To see the results modify the Display implementation of PrecedenceGrammar
to show the intermediate
results and the environment.
#![allow(unused)] fn main() { impl Display for PrecedenceGrammar<'_> { fn fmt(&self, f: &mut Formatter<'_>) -> std::result::Result<(), Error> { writeln!( f, "Result stack\n{}", self.calc_results .iter() .rev() .map(|e| format!("{}", e)) .collect::<Vec<String>>() .join("\n") )?; writeln!( f, "\nEnv\n{}", self.env .iter() .map(|(i, v)| format!("{} = {}", i, v)) .collect::<Vec<String>>() .join("\n") ) } } }
cargo run ./test.txt
Parsing took 0 milliseconds.
Success!
Result stack
0
Env
x = 0
As expected the variable x
has been inserted into the environment with default value 0.

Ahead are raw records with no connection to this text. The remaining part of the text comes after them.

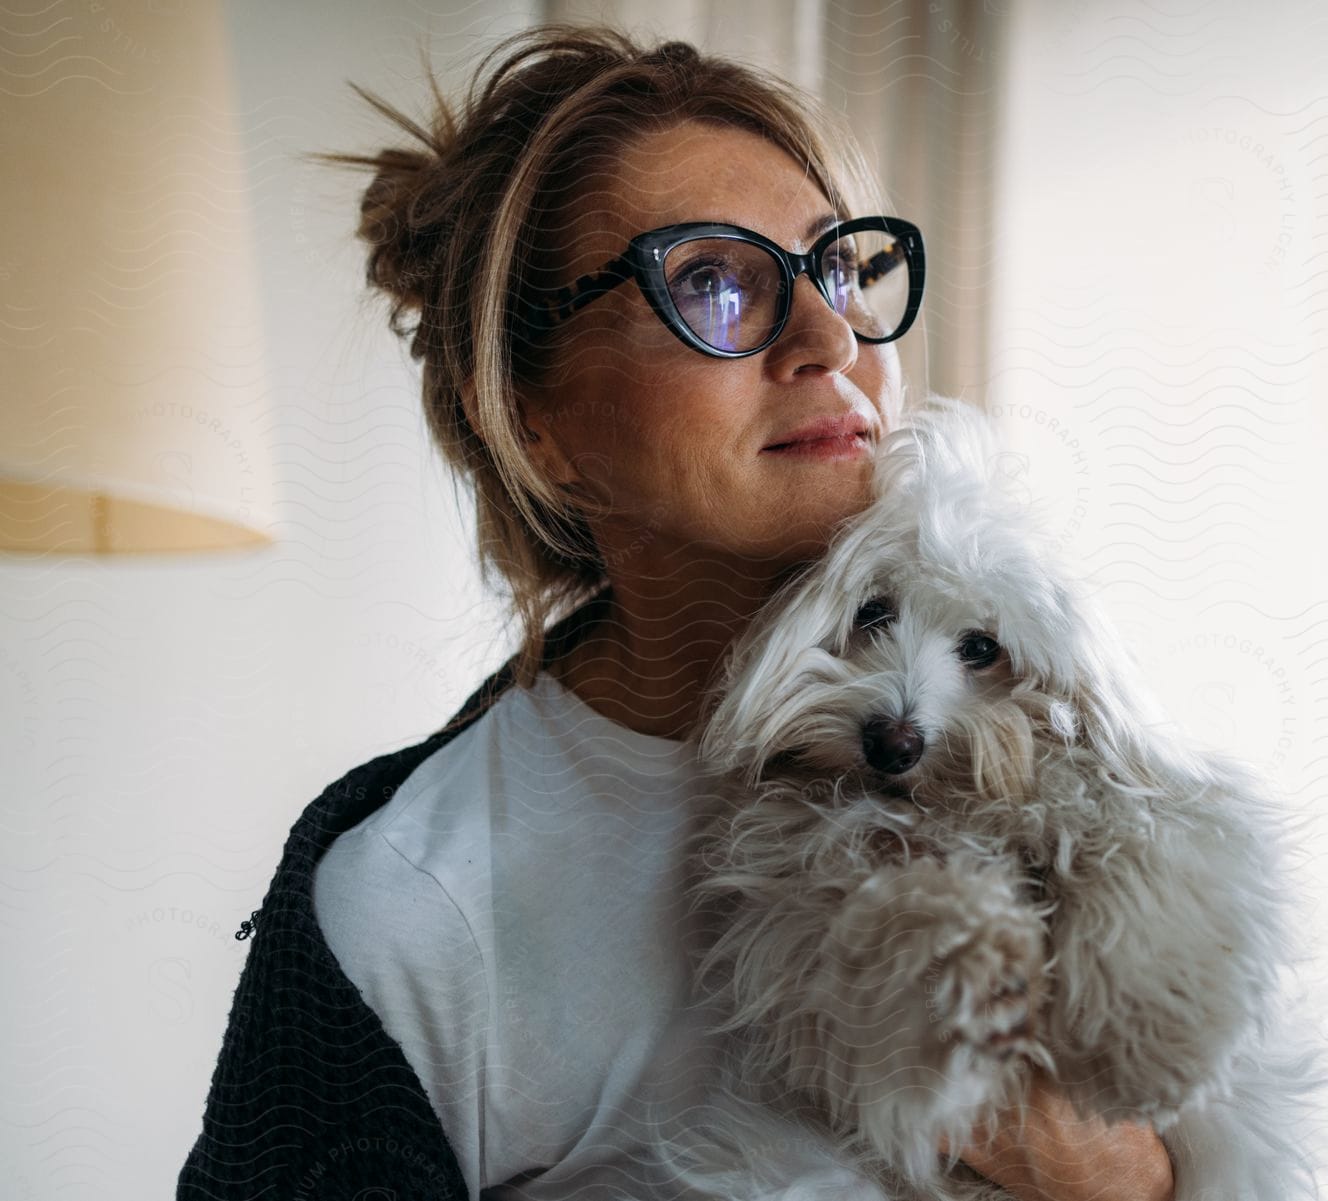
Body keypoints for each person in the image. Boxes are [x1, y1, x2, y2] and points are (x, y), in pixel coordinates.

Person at [179, 25, 1175, 1201]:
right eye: (711, 279)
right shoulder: (417, 902)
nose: (830, 340)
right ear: (529, 416)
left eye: (838, 269)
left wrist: (1110, 1170)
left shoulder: (1061, 726)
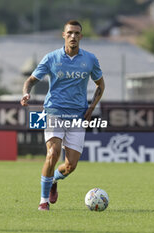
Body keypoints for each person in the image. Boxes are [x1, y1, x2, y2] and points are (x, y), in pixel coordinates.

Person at [20, 20, 105, 211]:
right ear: (63, 35)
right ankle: (43, 201)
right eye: (70, 33)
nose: (73, 36)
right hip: (54, 111)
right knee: (53, 153)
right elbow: (31, 80)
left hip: (77, 116)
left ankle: (54, 181)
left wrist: (91, 109)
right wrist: (26, 93)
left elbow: (101, 85)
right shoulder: (51, 58)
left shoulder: (90, 59)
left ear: (81, 36)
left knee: (70, 166)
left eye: (77, 33)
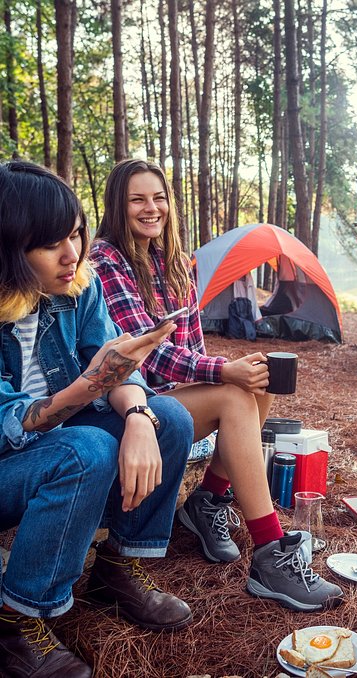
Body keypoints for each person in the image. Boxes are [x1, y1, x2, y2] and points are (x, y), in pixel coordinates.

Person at [90, 159, 343, 612]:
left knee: (258, 382)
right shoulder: (106, 260)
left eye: (158, 197)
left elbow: (192, 346)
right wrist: (224, 372)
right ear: (118, 206)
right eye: (137, 200)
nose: (151, 208)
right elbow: (144, 353)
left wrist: (231, 367)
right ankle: (270, 553)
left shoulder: (175, 262)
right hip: (127, 402)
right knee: (232, 391)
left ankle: (207, 501)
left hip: (171, 398)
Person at [0, 161, 195, 677]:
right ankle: (13, 620)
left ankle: (117, 569)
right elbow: (12, 424)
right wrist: (93, 383)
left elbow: (111, 358)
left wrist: (135, 414)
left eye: (76, 234)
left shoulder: (77, 288)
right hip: (9, 464)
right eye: (50, 245)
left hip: (60, 447)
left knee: (167, 417)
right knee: (84, 448)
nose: (73, 255)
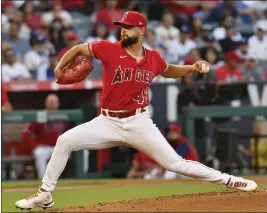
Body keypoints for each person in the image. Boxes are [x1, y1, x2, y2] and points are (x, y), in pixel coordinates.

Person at [15, 11, 257, 211]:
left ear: (141, 30)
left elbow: (169, 69)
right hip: (107, 121)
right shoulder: (109, 49)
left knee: (175, 163)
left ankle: (229, 180)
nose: (123, 30)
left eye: (128, 27)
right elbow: (79, 49)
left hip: (138, 122)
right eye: (122, 26)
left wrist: (192, 67)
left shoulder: (152, 58)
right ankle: (45, 195)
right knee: (65, 140)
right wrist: (59, 68)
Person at [22, 94, 71, 179]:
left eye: (54, 102)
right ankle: (43, 180)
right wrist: (35, 145)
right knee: (39, 153)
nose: (52, 105)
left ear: (58, 104)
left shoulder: (63, 116)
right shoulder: (40, 115)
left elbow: (70, 134)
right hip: (44, 147)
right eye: (50, 102)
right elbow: (26, 133)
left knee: (81, 150)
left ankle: (78, 179)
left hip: (59, 147)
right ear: (46, 103)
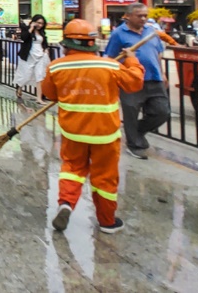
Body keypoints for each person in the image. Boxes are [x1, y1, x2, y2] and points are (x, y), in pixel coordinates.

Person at [42, 19, 144, 235]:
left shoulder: (56, 67)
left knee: (72, 169)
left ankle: (66, 203)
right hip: (105, 134)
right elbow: (134, 83)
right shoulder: (109, 65)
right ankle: (107, 222)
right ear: (92, 43)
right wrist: (132, 61)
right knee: (104, 177)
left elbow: (50, 94)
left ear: (66, 44)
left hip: (73, 133)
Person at [104, 2, 168, 160]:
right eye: (140, 16)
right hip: (130, 81)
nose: (144, 18)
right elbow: (111, 58)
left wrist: (162, 72)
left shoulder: (151, 31)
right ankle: (134, 145)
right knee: (131, 113)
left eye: (145, 15)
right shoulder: (119, 34)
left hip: (154, 78)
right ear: (129, 16)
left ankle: (136, 132)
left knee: (162, 112)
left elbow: (158, 53)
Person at [14, 15, 50, 105]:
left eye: (42, 23)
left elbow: (44, 43)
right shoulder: (27, 29)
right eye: (38, 23)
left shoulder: (42, 32)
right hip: (29, 55)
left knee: (39, 76)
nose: (40, 25)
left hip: (40, 55)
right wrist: (31, 28)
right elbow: (24, 38)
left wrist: (45, 49)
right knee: (26, 74)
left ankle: (39, 98)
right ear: (34, 22)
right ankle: (19, 86)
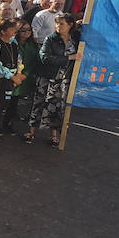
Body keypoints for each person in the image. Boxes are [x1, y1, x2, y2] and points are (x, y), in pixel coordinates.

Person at [25, 12, 80, 147]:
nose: (58, 26)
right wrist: (68, 58)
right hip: (47, 76)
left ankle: (53, 135)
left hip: (63, 78)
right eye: (56, 23)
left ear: (70, 25)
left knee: (57, 106)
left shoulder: (76, 38)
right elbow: (44, 57)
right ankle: (31, 131)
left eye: (61, 24)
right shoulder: (51, 39)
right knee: (39, 102)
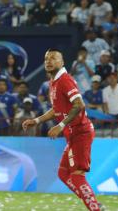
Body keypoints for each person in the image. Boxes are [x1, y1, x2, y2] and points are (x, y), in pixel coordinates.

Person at [22, 49, 101, 211]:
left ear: (62, 62)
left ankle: (95, 208)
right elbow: (56, 109)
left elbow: (79, 105)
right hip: (72, 133)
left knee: (77, 176)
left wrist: (60, 125)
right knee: (64, 173)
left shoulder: (65, 80)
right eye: (46, 59)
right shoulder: (53, 82)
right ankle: (92, 201)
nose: (48, 61)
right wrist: (36, 121)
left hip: (80, 132)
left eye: (53, 58)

The Value 0 is still on the stack.
Now the next step could be to implement the semantic action for non-terminal Literal
:
#![allow(unused)] fn main() { /// Semantic action for non-terminal 'Literal' fn literal(&mut self, lit: &Literal<'t>) -> Result<()> { // Convert the integer literal to its value let lit = lit .literal .text() .parse::<DefinitionRange>() .map_err(|e| parol!(format!("Cannot convert literal to integer: {}", e)))?; // Push it onto the calculation stack self.calc_results.push(lit); Ok(()) } }
cargo run ./test.txt
Parsing took 0 milliseconds.
Success!
Result stack
5
0
1
Env
x = 0
Now I think you could continue on your own. Implement the unary and binary operations by taking one or two top most numbers from the calculation stack and push the result on the stack again. If all is implemented correctly the end result of the calculation should be laying as single value on top of the calculation stack.
-1 + x * 5
should the result into -1 + 0 * 5
=> -1
.
Now you could add assignments to your Grammar to be able to use variables to store and access values. Allow the grammar to contain multiple operations and remove assigned values from the calculation stack.